#### [TASK DESCRIPTION]
Here are some records; return them all exactly.

#### [RECORDS TO USE]
/---

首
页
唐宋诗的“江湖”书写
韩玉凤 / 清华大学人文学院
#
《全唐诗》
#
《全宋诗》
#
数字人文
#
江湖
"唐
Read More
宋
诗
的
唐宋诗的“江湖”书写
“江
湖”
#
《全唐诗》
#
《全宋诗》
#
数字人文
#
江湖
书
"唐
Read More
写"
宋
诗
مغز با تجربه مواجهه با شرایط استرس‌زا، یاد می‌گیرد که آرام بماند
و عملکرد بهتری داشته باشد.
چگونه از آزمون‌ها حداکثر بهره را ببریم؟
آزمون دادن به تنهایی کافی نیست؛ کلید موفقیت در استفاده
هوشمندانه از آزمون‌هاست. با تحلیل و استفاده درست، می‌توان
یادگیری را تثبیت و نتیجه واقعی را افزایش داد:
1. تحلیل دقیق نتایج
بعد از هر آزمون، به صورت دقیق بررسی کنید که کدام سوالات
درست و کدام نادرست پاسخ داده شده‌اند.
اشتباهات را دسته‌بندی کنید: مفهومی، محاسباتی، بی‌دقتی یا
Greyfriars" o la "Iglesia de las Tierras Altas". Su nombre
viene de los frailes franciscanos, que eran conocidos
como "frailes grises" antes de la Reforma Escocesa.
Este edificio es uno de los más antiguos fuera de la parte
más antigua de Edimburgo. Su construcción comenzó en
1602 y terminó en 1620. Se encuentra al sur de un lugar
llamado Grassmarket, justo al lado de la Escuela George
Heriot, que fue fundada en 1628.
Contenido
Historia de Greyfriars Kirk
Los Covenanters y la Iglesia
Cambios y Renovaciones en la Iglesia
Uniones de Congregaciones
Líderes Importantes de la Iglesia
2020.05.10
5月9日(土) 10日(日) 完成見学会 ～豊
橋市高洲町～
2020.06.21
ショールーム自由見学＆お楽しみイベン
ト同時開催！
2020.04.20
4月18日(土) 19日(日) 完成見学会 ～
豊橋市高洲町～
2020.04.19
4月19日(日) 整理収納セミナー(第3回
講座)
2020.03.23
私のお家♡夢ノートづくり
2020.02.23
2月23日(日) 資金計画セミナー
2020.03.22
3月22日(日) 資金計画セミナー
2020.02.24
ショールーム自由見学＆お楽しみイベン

\---

#### [RESULT OF THIS TASK]
首
页
唐宋诗的“江湖”书写
韩玉凤 / 清华大学人文学院
#
《全唐诗》
#
《全宋诗》
#
数字人文
#
江湖
"唐
Read More
宋
诗
的
唐宋诗的“江湖”书写
“江
湖”
#
《全唐诗》
#
《全宋诗》
#
数字人文
#
江湖
书
"唐
Read More
写"
宋
诗
مغز با تجربه مواجهه با شرایط استرس‌زا، یاد می‌گیرد که آرام بماند
و عملکرد بهتری داشته باشد.
چگونه از آزمون‌ها حداکثر بهره را ببریم؟
آزمون دادن به تنهایی کافی نیست؛ کلید موفقیت در استفاده
هوشمندانه از آزمون‌هاست. با تحلیل و استفاده درست، می‌توان
یادگیری را تثبیت و نتیجه واقعی را افزایش داد:
1. تحلیل دقیق نتایج
بعد از هر آزمون، به صورت دقیق بررسی کنید که کدام سوالات
درست و کدام نادرست پاسخ داده شده‌اند.
اشتباهات را دسته‌بندی کنید: مفهومی، محاسباتی، بی‌دقتی یا
Greyfriars" o la "Iglesia de las Tierras Altas". Su nombre
viene de los frailes franciscanos, que eran conocidos
como "frailes grises" antes de la Reforma Escocesa.
Este edificio es uno de los más antiguos fuera de la parte
más antigua de Edimburgo. Su construcción comenzó en
1602 y terminó en 1620. Se encuentra al sur de un lugar
llamado Grassmarket, justo al lado de la Escuela George
Heriot, que fue fundada en 1628.
Contenido
Historia de Greyfriars Kirk
Los Covenanters y la Iglesia
Cambios y Renovaciones en la Iglesia
Uniones de Congregaciones
Líderes Importantes de la Iglesia
2020.05.10
5月9日(土) 10日(日) 完成見学会 ～豊
橋市高洲町～
2020.06.21
ショールーム自由見学＆お楽しみイベン
ト同時開催！
2020.04.20
4月18日(土) 19日(日) 完成見学会 ～
豊橋市高洲町～
2020.04.19
4月19日(日) 整理収納セミナー(第3回
講座)
2020.03.23
私のお家♡夢ノートづくり
2020.02.23
2月23日(日) 資金計画セミナー
2020.03.22
3月22日(日) 資金計画セミナー
2020.02.24
ショールーム自由見学＆お楽しみイベン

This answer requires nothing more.